Garage sale fever
For those stricken, Saturday morning can't come early enough
The chill in the air at 7:30 a.m. Aug. 11 didn’t stop the groups of people knocking on Kate Erbe’s door.
It was a typical summer garage sale day but her garage had not yet opened.
“They’ll knock on your door. I sold at least one-third of what I had between 7:30 and 8 a.m.,” Erbe said with a smirk and a laugh. “This is my first one ever.”
Erbe’s official garage sale hours were 8 a.m. to 2 p.m. By 11 a.m. that Saturday, the few small boxes and toys sprawled out in her driveway on Moonlight Way in Steamboat II were rummaged through by only a few people.
Some people didn’t pay attention to the pingpong table that was intended to separate the for sale items from the for keep items.
People strolled in and out of her garage, looking through cabinets and unplugging radios they thought were for sale.

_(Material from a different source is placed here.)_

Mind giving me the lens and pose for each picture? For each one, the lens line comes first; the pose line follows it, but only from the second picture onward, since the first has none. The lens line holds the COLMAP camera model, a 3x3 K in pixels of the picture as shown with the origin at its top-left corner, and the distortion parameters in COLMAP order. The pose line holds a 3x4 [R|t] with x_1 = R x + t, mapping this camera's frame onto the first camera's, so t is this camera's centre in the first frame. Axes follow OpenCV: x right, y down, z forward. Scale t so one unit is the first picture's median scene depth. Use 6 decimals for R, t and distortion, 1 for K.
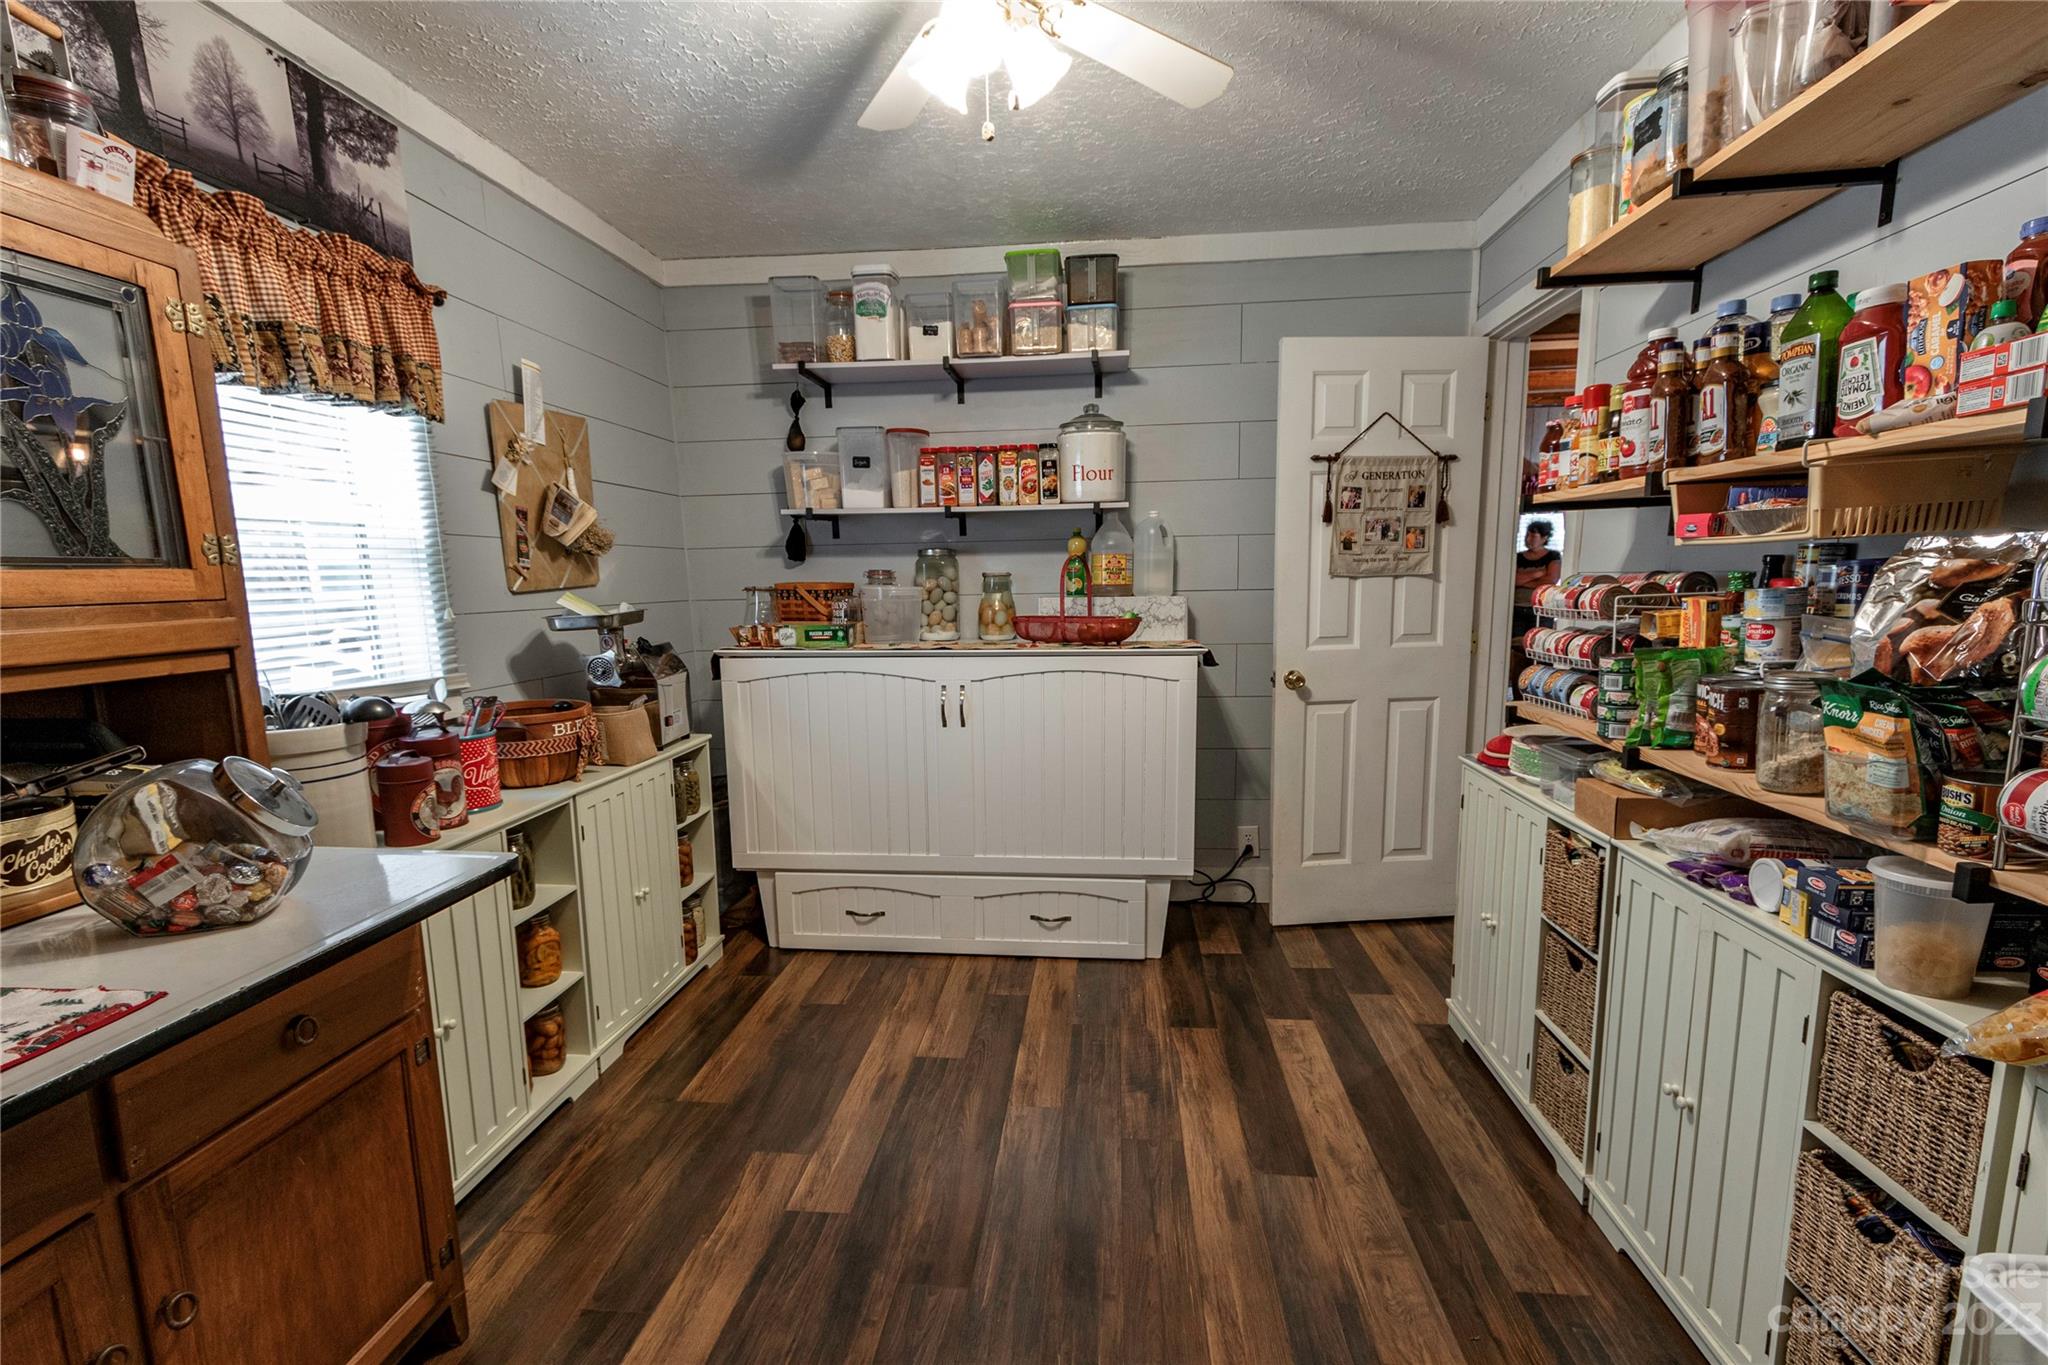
lens RADIAL K [[948.0, 0, 1020.4], [0, 948.0, 736.9], [0, 0, 1]] dist [0.003163, -0.000788]
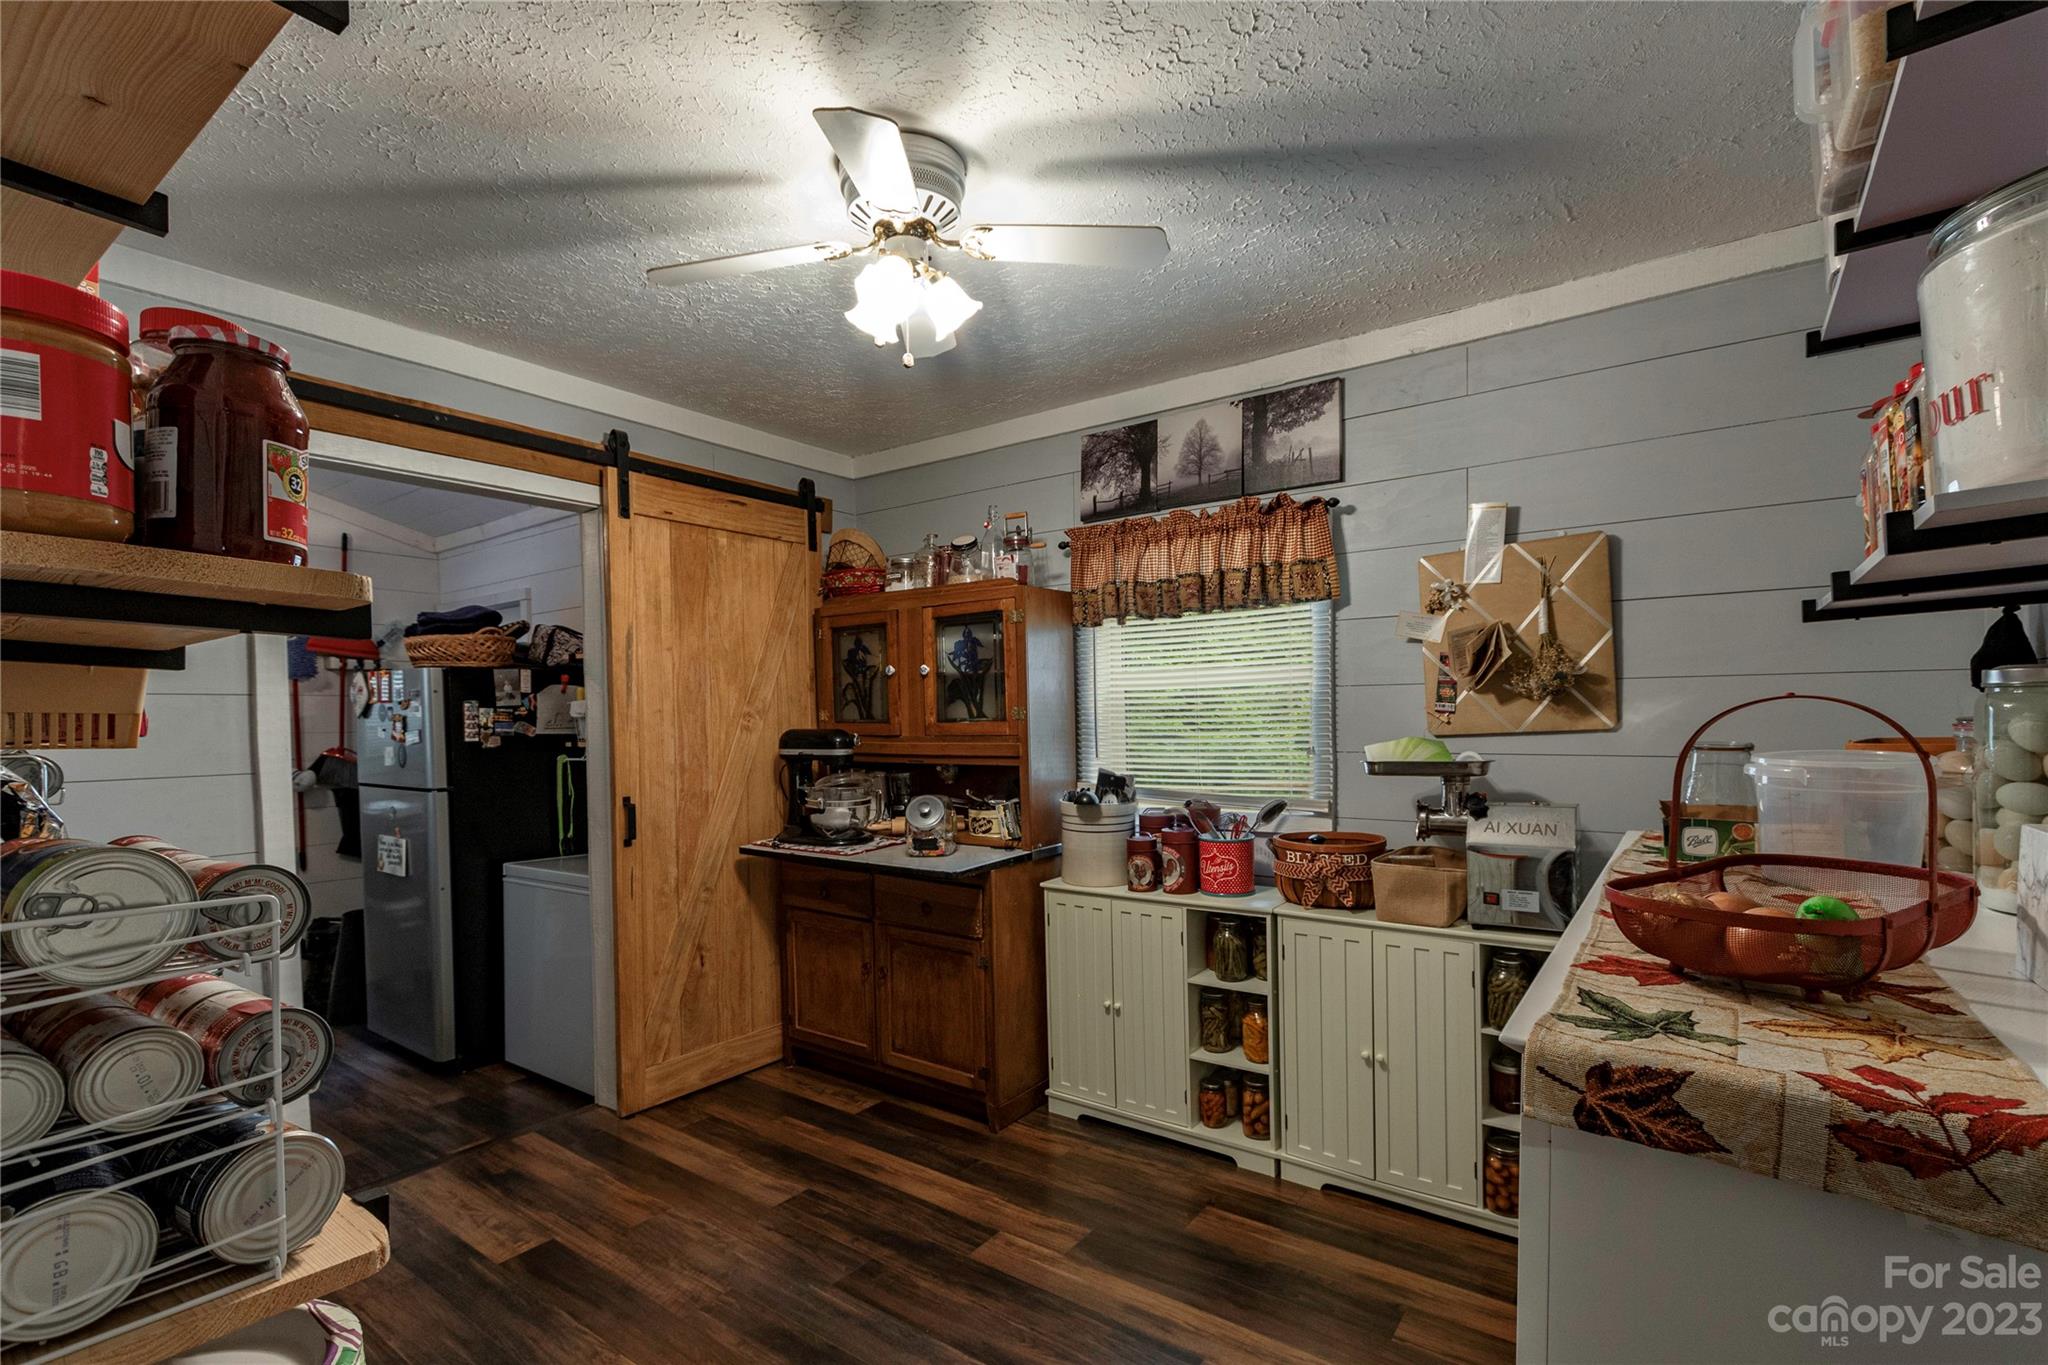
lens RADIAL K [[948.0, 0, 1020.4], [0, 948.0, 736.9], [0, 0, 1]] dist [0.003163, -0.000788]
pose [[-0.513783, 0.047327, -0.856614, 0.750948], [-0.121475, 0.984405, 0.127246, -0.295358], [0.849276, 0.169434, -0.500022, 1.472782]]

Buyer Dana Smith, a resident of Steamboat for 23 years, said garage sales typically start in May, hit their peak during June and July and begin to fade by August.
But from the looks of the newspaper ads and the hot pink garage sale signs placed sporadically around town, there is no sense of dwindling garage sales.
“Sometimes they’ll pull up with two or three families. There’s people that do it every summer,” Smith said of the hordes of garage sale goers. “And the Steamboat II garage sale is huge.”
Smith said the transient college students to and from Steamboat stir up the garage sales numbers in the spring
and fall.
“They’re either having their own or going through them when school ends and begins again,” Smith said.
With the intentions of selling their things to move to Phoenix, Ariz., Erbe and her family raided their own closets and parted with things they never thought they would.
“I had a set of margarita glasses, a beautiful set. And I was sticking to my price,” said Erbe, a four-year Steamboat resident. “By the time the third person came around, she was willing to pay what I asked for. I’ll keep them before I let someone take them for nothing.”
Erbe said parting with her bedroom furniture from when she was 14 years old was difficult, but when a single mom came to her garage sale looking for furniture for her little girl, she almost was willing to give it away for nothing.
“If you can haul it away I just felt for her really and because I wanted to get rid of it,” Erbe said.
According to the authors of “How to Have a Big Money Garage Sale,” 60 million people go to garage sales every year. The book highlights how to get started, what is garbage and what are goodies.
Steamboat saw at least 52 garage sales in June, 51 in July and 31 by Aug. 17.
Erbe said her most popular items were tools, furniture, clothing items and books, and prices ranged from 50 cents to about $25.
“My jeans went like hot cakes. I just lost about 30 pounds and when I tried them on the other night, I said, ‘These are going out,'” Erbe said.
Whether it was baby goods, decorative items or kitchen equipment, Erbe said most everything was sold by Saturday, leaving almost nothing for the one person that stopped at her house Sunday.
“I think everybody knows that all the good stuff is gone by Saturday,” Erbe said.
After she finally closed her garage Sunday afternoon, Erbe’s pockets were filled with $250.
And what did she do with that money?
“Honestly, I bought myself two new pairs of shoes. There were these two pairs of shoes I was eyeing at that new store downtown and I just went and bought them,” Erbe said laughing hysterically while defending her position. “I never splurge on myself and I was the one who did the garage sale, so I get the money.”